# Ipod 5G Sync/charge problem!



## 4778 (Dec 14, 2012)

Well, I have an Ipod that doesn't sync or even get recognized by my computer.

The batt. Level/charge icon shows the fully charged when not plugged in to any power.

I've tried resetting the ipod numerous times with no success!

I think this is happening because it (ipod) got wet. I opened then dried the ipod just after it got wet.

I am hoping someone here can help me! Thanks.


----------



## TerryNet (Mar 23, 2005)

> Well, I have an Ipod that doesn't ... even get recognized by my computer.

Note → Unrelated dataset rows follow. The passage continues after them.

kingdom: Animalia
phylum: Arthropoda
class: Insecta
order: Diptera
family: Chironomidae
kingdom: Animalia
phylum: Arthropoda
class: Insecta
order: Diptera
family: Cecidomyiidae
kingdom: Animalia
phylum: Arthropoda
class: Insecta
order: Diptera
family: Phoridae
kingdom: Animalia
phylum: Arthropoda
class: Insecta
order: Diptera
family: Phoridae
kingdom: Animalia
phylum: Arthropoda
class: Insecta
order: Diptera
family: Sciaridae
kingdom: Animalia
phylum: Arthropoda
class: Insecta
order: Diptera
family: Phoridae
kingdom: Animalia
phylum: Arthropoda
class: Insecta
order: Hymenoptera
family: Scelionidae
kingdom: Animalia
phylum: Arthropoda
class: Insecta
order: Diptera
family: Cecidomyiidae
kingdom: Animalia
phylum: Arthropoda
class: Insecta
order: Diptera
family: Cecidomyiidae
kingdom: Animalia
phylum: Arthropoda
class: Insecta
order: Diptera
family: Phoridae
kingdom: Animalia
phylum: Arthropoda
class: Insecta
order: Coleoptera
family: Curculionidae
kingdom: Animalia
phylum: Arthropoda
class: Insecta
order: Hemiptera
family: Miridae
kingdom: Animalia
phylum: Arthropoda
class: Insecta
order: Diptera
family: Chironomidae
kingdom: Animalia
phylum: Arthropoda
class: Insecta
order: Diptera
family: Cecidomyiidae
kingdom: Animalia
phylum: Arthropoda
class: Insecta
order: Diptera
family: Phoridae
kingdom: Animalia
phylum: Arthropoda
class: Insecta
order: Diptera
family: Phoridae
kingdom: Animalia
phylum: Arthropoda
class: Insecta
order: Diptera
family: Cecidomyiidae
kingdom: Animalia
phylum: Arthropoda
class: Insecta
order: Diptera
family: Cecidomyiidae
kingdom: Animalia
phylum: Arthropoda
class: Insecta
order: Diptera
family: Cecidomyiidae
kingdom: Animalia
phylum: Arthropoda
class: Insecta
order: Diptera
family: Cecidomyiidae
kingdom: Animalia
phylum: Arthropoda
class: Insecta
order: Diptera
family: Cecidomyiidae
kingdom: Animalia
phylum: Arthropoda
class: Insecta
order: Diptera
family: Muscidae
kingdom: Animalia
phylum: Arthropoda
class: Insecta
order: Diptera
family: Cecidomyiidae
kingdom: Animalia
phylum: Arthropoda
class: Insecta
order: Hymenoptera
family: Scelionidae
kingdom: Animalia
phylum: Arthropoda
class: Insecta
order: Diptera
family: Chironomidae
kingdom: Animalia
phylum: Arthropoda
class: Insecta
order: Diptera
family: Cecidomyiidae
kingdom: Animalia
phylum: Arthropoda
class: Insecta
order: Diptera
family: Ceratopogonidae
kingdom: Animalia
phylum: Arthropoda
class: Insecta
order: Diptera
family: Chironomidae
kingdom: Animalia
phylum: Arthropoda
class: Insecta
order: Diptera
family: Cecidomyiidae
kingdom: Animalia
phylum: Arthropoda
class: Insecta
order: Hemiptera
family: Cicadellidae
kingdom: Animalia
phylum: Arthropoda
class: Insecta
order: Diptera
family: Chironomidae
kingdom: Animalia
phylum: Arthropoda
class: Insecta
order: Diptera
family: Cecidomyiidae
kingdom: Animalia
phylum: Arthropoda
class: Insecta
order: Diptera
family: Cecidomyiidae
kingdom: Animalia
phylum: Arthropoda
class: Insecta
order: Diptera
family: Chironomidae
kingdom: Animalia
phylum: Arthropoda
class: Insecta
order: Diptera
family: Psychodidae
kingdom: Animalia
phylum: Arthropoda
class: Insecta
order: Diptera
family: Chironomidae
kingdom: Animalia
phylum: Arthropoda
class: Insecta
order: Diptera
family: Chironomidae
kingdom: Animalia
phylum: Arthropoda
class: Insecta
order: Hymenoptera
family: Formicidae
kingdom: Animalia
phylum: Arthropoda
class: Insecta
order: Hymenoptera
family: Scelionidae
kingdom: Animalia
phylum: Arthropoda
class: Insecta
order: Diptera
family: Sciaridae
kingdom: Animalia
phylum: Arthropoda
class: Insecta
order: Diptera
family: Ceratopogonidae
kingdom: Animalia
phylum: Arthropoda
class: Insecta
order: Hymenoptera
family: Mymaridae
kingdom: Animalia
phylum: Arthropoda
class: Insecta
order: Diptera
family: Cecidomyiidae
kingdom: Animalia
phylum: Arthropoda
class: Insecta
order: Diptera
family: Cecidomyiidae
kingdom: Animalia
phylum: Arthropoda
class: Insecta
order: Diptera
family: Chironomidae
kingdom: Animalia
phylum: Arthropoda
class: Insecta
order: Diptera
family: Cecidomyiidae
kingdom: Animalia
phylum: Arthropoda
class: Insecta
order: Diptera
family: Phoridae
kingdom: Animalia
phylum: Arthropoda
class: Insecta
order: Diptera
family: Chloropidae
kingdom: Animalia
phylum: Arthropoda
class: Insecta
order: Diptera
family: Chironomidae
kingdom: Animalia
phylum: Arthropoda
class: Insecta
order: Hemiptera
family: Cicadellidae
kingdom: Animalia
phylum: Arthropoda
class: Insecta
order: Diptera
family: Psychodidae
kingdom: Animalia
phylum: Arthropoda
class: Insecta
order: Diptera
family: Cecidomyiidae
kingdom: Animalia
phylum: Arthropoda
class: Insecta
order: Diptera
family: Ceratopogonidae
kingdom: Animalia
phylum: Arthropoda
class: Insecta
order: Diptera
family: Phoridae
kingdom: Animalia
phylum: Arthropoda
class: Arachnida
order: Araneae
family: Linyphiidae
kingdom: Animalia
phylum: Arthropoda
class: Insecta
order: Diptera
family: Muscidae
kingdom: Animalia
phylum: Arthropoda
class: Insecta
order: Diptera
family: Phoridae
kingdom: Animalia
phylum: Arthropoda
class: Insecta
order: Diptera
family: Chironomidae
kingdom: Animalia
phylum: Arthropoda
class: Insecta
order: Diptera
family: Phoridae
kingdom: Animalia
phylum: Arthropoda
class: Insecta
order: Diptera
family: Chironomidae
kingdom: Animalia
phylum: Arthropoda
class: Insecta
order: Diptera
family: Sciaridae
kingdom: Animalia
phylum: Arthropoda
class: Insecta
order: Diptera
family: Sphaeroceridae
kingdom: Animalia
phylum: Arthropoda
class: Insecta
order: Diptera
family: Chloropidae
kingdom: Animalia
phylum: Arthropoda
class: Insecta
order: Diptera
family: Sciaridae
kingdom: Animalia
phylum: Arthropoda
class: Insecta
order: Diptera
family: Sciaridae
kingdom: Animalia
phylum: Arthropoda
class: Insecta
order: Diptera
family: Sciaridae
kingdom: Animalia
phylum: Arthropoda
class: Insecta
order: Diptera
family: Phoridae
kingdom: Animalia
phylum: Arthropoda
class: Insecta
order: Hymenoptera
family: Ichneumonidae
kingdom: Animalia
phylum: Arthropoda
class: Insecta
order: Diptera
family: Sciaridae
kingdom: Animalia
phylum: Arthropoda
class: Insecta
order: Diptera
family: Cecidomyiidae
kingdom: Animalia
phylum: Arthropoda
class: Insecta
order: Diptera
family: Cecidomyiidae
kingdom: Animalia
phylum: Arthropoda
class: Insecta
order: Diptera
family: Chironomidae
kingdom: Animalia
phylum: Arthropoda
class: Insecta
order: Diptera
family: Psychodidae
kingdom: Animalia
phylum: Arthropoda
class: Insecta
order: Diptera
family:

I think that the best case scenario is that one of the tiny contacts in the connector to the iPod is not making proper contact, perhaps because of moisture/corrosion. If you disconnect and firmly and carefully reconnect it several times that should clean off any corrosion. Also, my soft case on my iPod Touch 3g sometimes interferes with the connector just enough that I have to remove/reconnect a time or two--so make sure if you have a case that it is not preventing a complete connection.


----------



## 4778 (Dec 14, 2012)

TerryNet, thanks for answering my post. I've tried your suggestion but no luck, so far!

I was wondering if I should clean the contacts? If so, what should I use?


----------



## TerryNet (Mar 23, 2005)

I have no clue. If you can't find anything useful with web searches for something like "clean iPod contacts" or "clean iPhone contacts" maybe you could call or visit an Apple Store.


----------